Tareas por realizar |
1. Reproduzca el fragmento del texto sobre la reforma judicial de Quintana Roo desde "El organismo recuerda" hasta "reforma judicial federal.", inclusive, y cambie "agosto" por "septiembre".
2. Enumere las fechas que menciona el texto sobre la reforma judicial de Quintana Roo. Tome como fecha toda expresión con mes, día o año, sin contar la numeración de las acciones de inconstitucionalidad.
3. Según el texto sobre la reforma judicial de Quintana Roo, ¿en qué tipo de periodo legislativo se aprobaron las modificaciones?

Texto |
● ● ● ● ●
Observatorio Legislativo advierte que la XVIII Legislatura aprobó reformas con posibles violaciones constitucionales
La XVIII Legislatura de Quintana Roo enfrenta un nuevo cuestionamiento por la manera en que aprobó la reforma al Poder Judicial estatal. A unos días de que la Suprema Corte de Justicia de la Nación (SCJN) discuta las acciones de inconstitucionalidad promovidas por el Gobierno Federal y la Comisión Nacional de los Derechos Humanos (CNDH), el Observatorio Legislativo de Quintana Roo difundió un posicionamiento en el que sostiene que los diputados locales aprobaron cambios legales sin apegarse plenamente al marco constitucional federal.
Si la Suprema Corte confirma el proyecto, el Congreso tendría que corregir leyes y reorganizar parte del Poder Judicial

El organismo recuerda que las modificaciones fueron aprobadas durante un periodo extraordinario en agosto del año pasado por la mayoría legislativa y posteriormente publicadas en el Periódico Oficial del Estado. Sin embargo, esas reformas fueron impugnadas mediante las Acciones de Inconstitucionalidad 99/2025 y 100/2025, al considerar que varias disposiciones exceden las facultades del Congreso local y contradicen la reforma judicial federal.
El proyecto de sentencia que analizará el Pleno de la SCJN el próximo 6 de julio plantea invalidar diversos artículos de la Constitución local y de la Ley Orgánica del Poder Judicial. Entre los puntos más relevantes se encuentra la eliminación de facultades que el Congreso otorgó al Tribunal Superior de Justicia para reorganizar salas y juzgados, así como la propuesta de anular mecanismos que buscaban mantener fuera del voto popular algunas magistraturas especializadas y extender el periodo de ciertos magistrados hasta 2033.
● ● ● ● ●
Datos de comprensión de gráficos
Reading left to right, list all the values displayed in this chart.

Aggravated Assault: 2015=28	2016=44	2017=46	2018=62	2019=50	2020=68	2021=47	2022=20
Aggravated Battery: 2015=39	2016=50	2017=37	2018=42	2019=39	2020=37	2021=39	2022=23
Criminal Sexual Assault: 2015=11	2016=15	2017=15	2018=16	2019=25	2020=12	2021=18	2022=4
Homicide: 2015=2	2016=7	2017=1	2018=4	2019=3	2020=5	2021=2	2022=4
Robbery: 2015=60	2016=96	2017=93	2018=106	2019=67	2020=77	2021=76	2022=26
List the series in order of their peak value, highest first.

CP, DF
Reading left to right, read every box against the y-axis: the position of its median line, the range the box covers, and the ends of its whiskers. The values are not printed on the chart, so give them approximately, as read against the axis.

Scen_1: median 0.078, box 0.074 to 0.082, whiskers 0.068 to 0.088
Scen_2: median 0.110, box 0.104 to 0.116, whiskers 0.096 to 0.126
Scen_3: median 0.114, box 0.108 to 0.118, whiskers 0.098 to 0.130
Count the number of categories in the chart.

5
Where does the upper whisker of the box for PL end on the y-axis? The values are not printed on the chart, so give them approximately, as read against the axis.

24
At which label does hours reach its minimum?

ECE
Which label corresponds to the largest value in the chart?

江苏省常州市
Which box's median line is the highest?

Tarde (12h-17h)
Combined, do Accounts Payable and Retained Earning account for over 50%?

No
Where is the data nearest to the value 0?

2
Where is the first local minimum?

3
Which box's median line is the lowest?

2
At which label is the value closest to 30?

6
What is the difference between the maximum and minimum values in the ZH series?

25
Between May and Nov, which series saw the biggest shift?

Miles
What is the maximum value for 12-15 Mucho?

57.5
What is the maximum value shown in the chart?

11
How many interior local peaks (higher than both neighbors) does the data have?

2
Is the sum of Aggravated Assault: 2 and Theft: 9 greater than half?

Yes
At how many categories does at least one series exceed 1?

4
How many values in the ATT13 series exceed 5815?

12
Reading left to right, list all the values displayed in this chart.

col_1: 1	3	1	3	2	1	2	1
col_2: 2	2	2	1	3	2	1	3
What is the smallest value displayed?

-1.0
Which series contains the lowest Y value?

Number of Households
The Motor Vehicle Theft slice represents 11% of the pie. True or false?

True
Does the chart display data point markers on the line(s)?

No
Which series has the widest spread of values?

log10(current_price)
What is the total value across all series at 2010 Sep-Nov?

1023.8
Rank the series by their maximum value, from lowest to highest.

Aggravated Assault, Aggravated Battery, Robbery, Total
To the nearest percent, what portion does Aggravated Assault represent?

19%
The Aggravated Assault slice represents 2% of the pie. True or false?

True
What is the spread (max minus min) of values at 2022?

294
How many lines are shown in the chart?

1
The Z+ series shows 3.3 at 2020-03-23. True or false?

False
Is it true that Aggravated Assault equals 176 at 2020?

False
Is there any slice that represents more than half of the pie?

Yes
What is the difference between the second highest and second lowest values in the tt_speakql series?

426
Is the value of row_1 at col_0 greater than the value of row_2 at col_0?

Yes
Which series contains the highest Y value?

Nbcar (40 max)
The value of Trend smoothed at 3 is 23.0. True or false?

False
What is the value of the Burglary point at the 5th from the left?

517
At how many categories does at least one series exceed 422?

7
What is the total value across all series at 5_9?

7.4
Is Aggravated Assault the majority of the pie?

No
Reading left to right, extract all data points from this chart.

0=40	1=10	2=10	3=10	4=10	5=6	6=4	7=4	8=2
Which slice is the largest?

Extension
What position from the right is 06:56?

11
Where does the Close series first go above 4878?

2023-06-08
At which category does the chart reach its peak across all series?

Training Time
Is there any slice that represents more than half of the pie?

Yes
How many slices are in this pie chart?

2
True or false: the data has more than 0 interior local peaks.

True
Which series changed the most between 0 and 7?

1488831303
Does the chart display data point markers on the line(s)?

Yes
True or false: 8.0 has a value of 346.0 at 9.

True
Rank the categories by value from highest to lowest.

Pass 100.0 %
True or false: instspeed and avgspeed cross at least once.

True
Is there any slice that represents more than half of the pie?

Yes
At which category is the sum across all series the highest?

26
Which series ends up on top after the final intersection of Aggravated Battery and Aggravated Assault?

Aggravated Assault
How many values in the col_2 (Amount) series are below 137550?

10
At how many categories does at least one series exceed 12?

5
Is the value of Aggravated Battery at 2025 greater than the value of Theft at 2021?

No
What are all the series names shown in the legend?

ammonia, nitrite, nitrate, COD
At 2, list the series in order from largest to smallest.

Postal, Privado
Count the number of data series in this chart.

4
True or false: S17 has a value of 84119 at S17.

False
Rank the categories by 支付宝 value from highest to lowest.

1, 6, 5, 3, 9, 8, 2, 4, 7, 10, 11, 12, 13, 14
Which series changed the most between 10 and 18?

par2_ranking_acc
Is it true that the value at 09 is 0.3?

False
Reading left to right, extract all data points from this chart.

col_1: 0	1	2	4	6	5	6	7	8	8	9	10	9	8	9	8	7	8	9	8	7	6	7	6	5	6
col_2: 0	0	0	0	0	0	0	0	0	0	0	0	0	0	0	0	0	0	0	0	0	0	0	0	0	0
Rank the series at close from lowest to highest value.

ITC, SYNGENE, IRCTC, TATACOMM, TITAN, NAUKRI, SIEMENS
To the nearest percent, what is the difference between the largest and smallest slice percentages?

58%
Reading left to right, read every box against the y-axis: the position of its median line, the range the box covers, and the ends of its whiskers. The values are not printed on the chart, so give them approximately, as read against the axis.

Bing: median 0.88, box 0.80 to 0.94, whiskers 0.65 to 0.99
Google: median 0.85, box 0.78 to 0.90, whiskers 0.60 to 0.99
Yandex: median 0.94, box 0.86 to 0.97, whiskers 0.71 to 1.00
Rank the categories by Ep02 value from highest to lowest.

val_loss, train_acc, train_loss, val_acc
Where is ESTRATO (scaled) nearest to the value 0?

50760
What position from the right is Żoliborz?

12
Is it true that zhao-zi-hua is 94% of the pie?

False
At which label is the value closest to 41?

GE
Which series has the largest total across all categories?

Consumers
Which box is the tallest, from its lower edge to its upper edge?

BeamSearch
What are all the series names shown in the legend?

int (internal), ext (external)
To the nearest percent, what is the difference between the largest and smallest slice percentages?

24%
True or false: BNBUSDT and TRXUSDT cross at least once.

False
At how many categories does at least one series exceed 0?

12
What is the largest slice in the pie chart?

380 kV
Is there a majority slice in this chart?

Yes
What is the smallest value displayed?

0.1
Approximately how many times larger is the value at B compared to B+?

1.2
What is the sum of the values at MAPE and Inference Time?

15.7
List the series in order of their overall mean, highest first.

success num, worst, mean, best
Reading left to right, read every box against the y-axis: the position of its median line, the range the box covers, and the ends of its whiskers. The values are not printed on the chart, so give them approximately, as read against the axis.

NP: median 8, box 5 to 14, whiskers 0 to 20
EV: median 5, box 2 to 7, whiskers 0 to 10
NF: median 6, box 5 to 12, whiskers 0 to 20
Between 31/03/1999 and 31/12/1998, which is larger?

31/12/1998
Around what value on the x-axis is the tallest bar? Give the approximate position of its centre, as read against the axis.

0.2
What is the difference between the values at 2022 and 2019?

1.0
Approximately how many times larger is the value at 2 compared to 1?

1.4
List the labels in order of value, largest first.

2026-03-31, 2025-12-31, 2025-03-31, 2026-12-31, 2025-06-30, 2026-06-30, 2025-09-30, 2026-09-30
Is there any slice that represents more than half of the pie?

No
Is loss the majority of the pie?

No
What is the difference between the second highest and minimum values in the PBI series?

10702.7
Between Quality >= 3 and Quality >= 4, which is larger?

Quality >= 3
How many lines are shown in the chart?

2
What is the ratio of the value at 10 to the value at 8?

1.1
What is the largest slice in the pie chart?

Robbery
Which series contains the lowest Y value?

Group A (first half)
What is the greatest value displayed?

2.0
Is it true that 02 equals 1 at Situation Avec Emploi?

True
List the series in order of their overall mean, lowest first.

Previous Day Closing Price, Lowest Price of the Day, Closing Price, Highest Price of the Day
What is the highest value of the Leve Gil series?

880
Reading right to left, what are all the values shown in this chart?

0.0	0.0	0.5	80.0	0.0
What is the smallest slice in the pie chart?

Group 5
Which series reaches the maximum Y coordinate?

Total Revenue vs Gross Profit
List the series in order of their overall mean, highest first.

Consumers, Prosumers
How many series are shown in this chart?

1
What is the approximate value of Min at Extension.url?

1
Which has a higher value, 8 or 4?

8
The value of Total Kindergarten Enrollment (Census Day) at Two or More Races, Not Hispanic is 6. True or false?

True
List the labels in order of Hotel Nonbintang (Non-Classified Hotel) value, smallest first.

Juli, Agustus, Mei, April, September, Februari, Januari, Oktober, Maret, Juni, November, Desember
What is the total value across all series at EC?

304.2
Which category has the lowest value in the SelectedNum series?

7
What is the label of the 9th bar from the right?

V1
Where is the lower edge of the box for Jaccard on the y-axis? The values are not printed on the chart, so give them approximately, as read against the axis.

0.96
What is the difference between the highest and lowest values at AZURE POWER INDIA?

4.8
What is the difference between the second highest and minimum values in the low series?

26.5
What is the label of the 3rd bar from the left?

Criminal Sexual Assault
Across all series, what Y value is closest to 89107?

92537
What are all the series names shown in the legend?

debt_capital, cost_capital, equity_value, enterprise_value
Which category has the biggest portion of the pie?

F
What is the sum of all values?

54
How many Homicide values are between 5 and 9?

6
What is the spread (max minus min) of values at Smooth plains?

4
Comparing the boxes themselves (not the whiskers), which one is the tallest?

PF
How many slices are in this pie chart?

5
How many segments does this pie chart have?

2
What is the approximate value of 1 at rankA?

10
● ● ● ● ●
Respuestas |
1.
El organismo recuerda que las modificaciones fueron aprobadas durante un periodo extraordinario en septiembre del año pasado por la mayoría legislativa y posteriormente publicadas en el Periódico Oficial del Estado. Sin embargo, esas reformas fueron impugnadas mediante las Acciones de Inconstitucionalidad 99/2025 y 100/2025, al considerar que varias disposiciones exceden las facultades del Congreso local y contradicen la reforma judicial federal.

2. agosto del año pasado; 6 de julio; 2033

3. Durante un periodo extraordinario.